=== Objective ===
Transcribe the part that opens with the first line and closes with the line containing "genus: Haemorhous", both ends included, reproducing each line character for character.

Data taken from a collection:

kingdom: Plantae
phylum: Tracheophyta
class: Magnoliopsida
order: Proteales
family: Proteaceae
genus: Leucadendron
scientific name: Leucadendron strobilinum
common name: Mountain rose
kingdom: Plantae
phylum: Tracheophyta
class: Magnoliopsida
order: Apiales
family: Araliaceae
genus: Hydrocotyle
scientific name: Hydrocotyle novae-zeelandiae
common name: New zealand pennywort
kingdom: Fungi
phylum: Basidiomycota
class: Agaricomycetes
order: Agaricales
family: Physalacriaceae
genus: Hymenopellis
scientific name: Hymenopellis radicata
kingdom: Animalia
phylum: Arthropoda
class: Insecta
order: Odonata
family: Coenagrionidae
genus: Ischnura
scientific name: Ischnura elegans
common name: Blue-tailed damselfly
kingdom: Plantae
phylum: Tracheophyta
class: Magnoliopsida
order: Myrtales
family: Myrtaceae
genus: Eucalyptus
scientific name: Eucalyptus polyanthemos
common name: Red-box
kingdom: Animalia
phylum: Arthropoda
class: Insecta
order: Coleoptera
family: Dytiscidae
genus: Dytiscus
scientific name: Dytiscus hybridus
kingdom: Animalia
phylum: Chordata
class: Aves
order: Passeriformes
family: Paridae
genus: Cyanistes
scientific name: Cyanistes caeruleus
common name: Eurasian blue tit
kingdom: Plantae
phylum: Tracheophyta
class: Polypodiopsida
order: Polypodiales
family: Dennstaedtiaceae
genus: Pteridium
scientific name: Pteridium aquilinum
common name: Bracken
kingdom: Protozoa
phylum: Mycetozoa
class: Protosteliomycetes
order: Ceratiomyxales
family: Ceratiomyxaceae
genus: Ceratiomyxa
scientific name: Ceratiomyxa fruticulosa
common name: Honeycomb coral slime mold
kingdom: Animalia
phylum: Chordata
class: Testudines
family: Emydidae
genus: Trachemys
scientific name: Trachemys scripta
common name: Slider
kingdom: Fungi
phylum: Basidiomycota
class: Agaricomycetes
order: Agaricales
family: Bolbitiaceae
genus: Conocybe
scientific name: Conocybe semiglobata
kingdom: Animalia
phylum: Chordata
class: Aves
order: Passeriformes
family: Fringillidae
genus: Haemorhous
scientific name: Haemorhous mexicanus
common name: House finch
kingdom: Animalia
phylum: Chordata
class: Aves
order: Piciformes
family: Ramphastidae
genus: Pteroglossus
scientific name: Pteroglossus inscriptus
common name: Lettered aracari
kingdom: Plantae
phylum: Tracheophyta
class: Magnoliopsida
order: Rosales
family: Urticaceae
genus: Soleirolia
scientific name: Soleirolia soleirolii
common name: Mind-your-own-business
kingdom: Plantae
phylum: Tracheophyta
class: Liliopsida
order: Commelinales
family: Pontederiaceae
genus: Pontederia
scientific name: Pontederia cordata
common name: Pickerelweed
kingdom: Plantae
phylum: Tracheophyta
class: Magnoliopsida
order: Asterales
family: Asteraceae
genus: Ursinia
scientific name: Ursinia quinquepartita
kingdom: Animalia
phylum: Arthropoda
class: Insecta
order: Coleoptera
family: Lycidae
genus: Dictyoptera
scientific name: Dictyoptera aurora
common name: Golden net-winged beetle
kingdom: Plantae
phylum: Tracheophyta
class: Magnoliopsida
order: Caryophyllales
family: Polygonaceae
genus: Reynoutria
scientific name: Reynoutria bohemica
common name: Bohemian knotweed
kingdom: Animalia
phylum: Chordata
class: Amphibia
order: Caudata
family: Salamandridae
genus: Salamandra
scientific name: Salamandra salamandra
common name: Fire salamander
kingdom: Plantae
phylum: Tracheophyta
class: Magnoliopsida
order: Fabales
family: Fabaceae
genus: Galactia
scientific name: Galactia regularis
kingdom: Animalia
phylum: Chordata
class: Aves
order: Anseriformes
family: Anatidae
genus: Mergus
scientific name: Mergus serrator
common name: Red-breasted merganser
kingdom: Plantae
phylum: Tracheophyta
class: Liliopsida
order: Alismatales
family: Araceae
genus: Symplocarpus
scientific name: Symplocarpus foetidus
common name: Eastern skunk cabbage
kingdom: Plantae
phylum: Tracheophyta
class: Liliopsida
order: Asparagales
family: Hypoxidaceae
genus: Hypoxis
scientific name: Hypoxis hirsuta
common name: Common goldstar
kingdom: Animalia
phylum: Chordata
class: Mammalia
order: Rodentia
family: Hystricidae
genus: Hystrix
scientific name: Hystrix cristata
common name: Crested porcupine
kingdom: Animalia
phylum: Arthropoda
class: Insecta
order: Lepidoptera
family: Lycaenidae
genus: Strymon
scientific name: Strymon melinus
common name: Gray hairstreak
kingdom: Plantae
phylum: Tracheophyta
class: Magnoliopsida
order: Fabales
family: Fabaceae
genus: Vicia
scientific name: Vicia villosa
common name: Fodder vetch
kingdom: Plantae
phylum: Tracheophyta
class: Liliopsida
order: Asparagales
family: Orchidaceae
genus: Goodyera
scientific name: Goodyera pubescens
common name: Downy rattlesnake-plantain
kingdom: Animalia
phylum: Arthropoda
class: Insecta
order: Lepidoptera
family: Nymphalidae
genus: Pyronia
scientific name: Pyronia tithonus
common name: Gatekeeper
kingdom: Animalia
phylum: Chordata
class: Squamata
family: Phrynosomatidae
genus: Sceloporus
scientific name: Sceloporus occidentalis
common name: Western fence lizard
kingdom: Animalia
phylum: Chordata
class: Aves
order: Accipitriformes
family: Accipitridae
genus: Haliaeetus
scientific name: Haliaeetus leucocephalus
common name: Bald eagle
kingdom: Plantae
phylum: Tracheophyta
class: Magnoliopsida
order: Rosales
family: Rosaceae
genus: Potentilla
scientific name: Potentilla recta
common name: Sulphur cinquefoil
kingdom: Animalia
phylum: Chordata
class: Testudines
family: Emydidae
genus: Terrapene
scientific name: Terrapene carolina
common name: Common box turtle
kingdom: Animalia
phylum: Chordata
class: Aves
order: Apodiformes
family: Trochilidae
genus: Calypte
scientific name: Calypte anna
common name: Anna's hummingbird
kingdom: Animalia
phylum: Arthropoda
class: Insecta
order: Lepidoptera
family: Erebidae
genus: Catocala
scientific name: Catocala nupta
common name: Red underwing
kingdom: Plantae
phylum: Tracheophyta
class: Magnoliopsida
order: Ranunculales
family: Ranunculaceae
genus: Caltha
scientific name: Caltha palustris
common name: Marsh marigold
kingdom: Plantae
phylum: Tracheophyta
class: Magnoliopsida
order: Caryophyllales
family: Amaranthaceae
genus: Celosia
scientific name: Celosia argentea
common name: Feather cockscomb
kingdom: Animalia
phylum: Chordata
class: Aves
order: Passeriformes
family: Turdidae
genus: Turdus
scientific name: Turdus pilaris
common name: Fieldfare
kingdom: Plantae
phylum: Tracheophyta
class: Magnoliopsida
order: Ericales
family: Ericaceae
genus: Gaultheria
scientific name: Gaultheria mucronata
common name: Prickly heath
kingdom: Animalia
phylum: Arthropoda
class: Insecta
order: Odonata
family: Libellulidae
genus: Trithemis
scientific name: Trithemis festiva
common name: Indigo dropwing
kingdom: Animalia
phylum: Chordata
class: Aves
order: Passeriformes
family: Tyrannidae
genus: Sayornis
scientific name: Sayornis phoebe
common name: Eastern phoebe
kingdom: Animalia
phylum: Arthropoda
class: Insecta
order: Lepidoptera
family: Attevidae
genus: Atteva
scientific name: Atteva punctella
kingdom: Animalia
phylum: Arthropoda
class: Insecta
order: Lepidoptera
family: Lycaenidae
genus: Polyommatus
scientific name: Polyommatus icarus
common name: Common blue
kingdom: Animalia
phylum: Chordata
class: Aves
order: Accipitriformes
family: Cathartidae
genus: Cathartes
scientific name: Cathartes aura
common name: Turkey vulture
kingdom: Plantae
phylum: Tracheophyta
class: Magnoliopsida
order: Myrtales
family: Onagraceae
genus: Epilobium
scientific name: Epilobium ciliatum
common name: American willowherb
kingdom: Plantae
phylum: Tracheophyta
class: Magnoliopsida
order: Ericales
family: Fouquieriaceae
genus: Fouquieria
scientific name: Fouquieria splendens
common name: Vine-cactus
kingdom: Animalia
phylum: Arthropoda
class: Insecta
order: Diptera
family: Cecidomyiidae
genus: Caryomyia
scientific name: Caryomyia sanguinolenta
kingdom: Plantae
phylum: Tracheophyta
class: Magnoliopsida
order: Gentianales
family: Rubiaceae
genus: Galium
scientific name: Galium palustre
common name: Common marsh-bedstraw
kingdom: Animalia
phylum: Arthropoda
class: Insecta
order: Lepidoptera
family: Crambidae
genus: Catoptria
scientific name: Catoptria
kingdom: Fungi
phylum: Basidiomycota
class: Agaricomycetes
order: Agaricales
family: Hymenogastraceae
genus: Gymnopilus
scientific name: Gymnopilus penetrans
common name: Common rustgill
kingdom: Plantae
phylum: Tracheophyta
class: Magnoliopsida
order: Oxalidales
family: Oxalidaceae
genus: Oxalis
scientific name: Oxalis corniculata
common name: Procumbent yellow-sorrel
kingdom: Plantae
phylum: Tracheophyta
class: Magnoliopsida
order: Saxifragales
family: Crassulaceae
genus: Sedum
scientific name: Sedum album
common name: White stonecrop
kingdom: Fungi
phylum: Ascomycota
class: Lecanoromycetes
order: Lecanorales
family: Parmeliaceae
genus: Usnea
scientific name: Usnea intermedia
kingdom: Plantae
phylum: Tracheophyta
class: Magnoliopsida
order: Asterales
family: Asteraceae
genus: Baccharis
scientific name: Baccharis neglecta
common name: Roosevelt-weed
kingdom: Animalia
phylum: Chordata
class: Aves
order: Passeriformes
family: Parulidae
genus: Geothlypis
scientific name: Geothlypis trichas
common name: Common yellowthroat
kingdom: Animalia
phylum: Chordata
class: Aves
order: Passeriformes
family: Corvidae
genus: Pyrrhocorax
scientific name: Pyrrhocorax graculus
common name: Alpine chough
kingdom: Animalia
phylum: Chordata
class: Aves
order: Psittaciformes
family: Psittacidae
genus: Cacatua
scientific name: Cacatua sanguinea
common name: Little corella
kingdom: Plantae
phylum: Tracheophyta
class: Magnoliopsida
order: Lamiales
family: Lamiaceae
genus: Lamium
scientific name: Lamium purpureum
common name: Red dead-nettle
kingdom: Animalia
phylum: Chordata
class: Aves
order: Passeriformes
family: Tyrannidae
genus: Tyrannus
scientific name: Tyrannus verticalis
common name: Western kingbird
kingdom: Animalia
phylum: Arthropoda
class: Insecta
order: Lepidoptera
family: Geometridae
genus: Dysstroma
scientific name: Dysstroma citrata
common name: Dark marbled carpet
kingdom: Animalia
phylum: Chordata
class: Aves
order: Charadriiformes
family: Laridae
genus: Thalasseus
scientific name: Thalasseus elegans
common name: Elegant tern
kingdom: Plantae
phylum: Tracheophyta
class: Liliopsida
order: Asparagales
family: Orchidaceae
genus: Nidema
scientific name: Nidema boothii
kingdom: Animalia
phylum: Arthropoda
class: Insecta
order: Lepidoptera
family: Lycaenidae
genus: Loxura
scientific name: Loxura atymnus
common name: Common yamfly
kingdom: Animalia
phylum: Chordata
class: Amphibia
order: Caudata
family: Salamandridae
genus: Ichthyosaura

=== Answer for the task ===
kingdom: Plantae
phylum: Tracheophyta
class: Magnoliopsida
order: Proteales
family: Proteaceae
genus: Leucadendron
scientific name: Leucadendron strobilinum
common name: Mountain rose
kingdom: Plantae
phylum: Tracheophyta
class: Magnoliopsida
order: Apiales
family: Araliaceae
genus: Hydrocotyle
scientific name: Hydrocotyle novae-zeelandiae
common name: New zealand pennywort
kingdom: Fungi
phylum: Basidiomycota
class: Agaricomycetes
order: Agaricales
family: Physalacriaceae
genus: Hymenopellis
scientific name: Hymenopellis radicata
kingdom: Animalia
phylum: Arthropoda
class: Insecta
order: Odonata
family: Coenagrionidae
genus: Ischnura
scientific name: Ischnura elegans
common name: Blue-tailed damselfly
kingdom: Plantae
phylum: Tracheophyta
class: Magnoliopsida
order: Myrtales
family: Myrtaceae
genus: Eucalyptus
scientific name: Eucalyptus polyanthemos
common name: Red-box
kingdom: Animalia
phylum: Arthropoda
class: Insecta
order: Coleoptera
family: Dytiscidae
genus: Dytiscus
scientific name: Dytiscus hybridus
kingdom: Animalia
phylum: Chordata
class: Aves
order: Passeriformes
family: Paridae
genus: Cyanistes
scientific name: Cyanistes caeruleus
common name: Eurasian blue tit
kingdom: Plantae
phylum: Tracheophyta
class: Polypodiopsida
order: Polypodiales
family: Dennstaedtiaceae
genus: Pteridium
scientific name: Pteridium aquilinum
common name: Bracken
kingdom: Protozoa
phylum: Mycetozoa
class: Protosteliomycetes
order: Ceratiomyxales
family: Ceratiomyxaceae
genus: Ceratiomyxa
scientific name: Ceratiomyxa fruticulosa
common name: Honeycomb coral slime mold
kingdom: Animalia
phylum: Chordata
class: Testudines
family: Emydidae
genus: Trachemys
scientific name: Trachemys scripta
common name: Slider
kingdom: Fungi
phylum: Basidiomycota
class: Agaricomycetes
order: Agaricales
family: Bolbitiaceae
genus: Conocybe
scientific name: Conocybe semiglobata
kingdom: Animalia
phylum: Chordata
class: Aves
order: Passeriformes
family: Fringillidae
genus: Haemorhous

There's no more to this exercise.